Is This Really It?
I am officially done with all of my college schoolwork. Graduation is in a few days and I am finally starting to realize that my college career is coming to a close. My last class was on Thursday and it was a long one. I was at school from 10am to 10pm that day. My partner and I created a five-course meal for fifty people as our senior design project. We thought we had everything under control, but of course everything that could have gone wrong went wrong. Half of our food was never ordered and the whole day was one big ball of stress. We both thought that once our meal was over a big weight would have been lifted off our shoulders, but it was not. We talked about it for days after and we are still talking about it. All we can think about is how we could have made it better. In the end all the guests were happy, which I guess is really all the matters. Unfortunately, I wish that what we had spent weeks planning actually turned out the way we wanted it to. Oh well, it is over now and I guess not everything will always go as planned. I am still mad at a select number of people and really want to go scream at them for not doing their job, but I guess it really just is not worth it. Maybe it would make me feel better, but honestly, I think I just need to let it go. I know that I did my job and I guess I need to be happy with that.
Realizing that I do not have any more homework to do is taking me a while. I still feel like I have so many things to get done. Granted, I do have a lot of things do in the next few weeks, including packing up my life and moving, but it still feels like I will be returning to school in a few weeks. Maybe it will actually hit me at graduation.
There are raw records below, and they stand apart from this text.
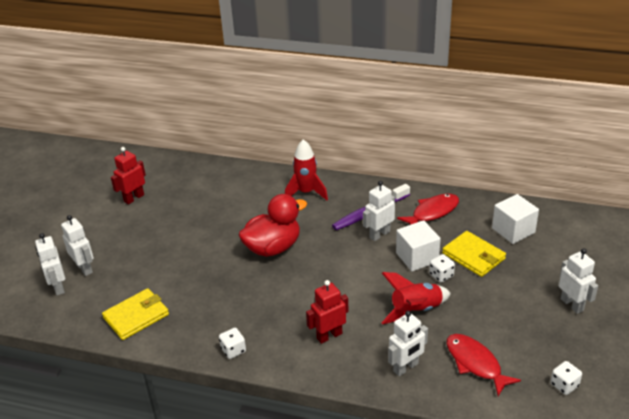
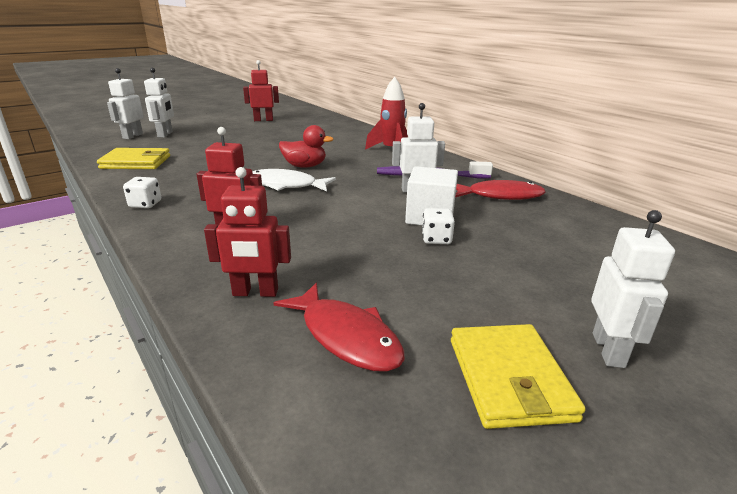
camera: 35 degrees right, 10 degrees down
red duck [238,194,307,257] -> red duck [279,125,334,168], size x0.64
red rocket [382,272,451,324] -> none
white robot [388,311,428,376] -> red robot [204,167,291,297]
yellow wallet [442,231,506,277] -> yellow wallet moved to [451,324,586,429]
red fish [446,334,521,396] -> red fish turned 135 degrees clockwise [274,283,405,372]
white cube [492,194,539,244] -> none
white dice [550,361,582,395] -> none
none -> white fish [252,169,336,191]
I am worried that I am going to be so bored without school. I have been in school ever since I was three years old; school is all I know. Now I have to become a grown-up and I don't wanna!!! I wanna be a little kid again when my only worries were what color play-doh to play with.
A bunch of my friends and I are heading down to the beach for two days. I think it is going to be a nice change of scenery from the city and we will all get to relax. We won't have to think about getting home to do homework or going to class. I wonder what we are going to talk about!!!